If the injustice is this obvious, then why don’t African governments push back?
Why hasn’t the continent rallied behind Mali’s example and demanded the same respect on the global travel stage? The answer is, it’s complicated. Challenging powerful nations comes with the fear of retaliation. Simply, it’s in the poverty mindset of our leaders. Where will they eat from? Delayed aid packages, visa restrictions for officials, soured bilateral relations. It’s an unspoken rule in international politics. Don’t disturb the global hierarchy if you’re not sitting at the top of it.
There’s also the reality of economic dependence. A large portion of Africa’s access to trade deals and humanitarian partnerships flows from countries that enforce these strict visa regimes. Not to speak of the grants. How do we expect our African leaders to speak out, when we know them since time immemorial to always prioritize political convenience over the dignity of their citizens?
If only Africa could negotiate visas as a bloc. Then that could work. But as it is, fifty four nations are bargaining separately, weakening their collective voice. While Europe can impose a continent wide policy with one vote, Africa replies as fifty four scattered whispers. And a whisper, no matter how justified, is rarely taken seriously on the global stage – or anywhere for that matter.
And the Western world knows it, and relishes and revels in that fact. They LOVE it that way. Divide and conquer, always worked since the Roman empire times. If Africa truly wants to protect the mobility rights of its people, it must shift from quiet compliance to strategic assertion. Where to start?
1. Enforce Reciprocity
It is simple logic, really, and only fair. If your citizens pay $160, ours will too. If your citizens enter visa-free, so should ours. Reciprocity forces mutual respect because it reminds the world that African passports also carry sovereign weight.
If you do me, I do you.
2. Negotiate as Regional Blocs
EAC, ECOWAS, SADC, and the AU should lead mobility negotiations, the same way the EU negotiates trade and travel. A united bargaining position transforms African countries from individual applicants to a collective force that is harder to ignore and harder to bully.
3. Demand Transparency
Embassies should be compelled to provide statistical data on visa approvals and rejections. As it stands, Africans are left guessing why certain nationalities face 50–70% rejection rates. Publishing the data and hold embassies accountable.
4. Build an African Mobility Charter
A continental framework outlining how African citizens expect to be treated globally. In the same vein, how Africa will respond when those expectations are not met.
5. Invest in Passport Power
A strong passport comes from strengthening governance, reducing corruption, expanding economic opportunities and asserting Africa’s global relevance.
In short, African governments need to up their game because Visa negotiations are easier when a country is seen as stable and politically coherent. Make your nation prosperous.

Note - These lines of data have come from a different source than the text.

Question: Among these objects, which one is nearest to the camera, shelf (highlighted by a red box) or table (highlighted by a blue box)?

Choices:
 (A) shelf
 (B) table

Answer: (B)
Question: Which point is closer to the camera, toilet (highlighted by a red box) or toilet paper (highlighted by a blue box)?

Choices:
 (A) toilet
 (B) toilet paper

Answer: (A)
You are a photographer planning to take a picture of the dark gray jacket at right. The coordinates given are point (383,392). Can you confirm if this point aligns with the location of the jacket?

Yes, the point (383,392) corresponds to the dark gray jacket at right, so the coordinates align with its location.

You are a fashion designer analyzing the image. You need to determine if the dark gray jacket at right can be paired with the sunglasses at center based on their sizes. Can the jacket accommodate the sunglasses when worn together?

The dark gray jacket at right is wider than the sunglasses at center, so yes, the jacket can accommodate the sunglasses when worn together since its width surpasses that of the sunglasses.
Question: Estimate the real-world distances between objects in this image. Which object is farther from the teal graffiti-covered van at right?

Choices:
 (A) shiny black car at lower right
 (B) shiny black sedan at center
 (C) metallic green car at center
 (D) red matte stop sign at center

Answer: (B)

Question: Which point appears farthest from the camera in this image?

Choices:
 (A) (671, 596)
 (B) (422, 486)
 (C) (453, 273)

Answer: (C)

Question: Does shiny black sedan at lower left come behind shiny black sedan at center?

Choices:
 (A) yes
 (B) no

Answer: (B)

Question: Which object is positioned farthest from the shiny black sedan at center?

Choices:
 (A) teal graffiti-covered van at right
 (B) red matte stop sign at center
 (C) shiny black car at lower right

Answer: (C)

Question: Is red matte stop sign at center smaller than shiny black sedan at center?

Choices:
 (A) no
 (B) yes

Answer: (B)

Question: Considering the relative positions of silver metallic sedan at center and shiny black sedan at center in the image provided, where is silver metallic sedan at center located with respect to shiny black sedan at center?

To sum it up, African travellers have endured a system that charges more, demands more, humiliates more, all while offering less.The global visa regime treats African passports as liabilities rather than instruments of mobility. It restricts our access to opportunities and knowledge at the global stage. African governments, together and individually, must reclaim control over the narrative of mobility and stand firmly against unjust treatment.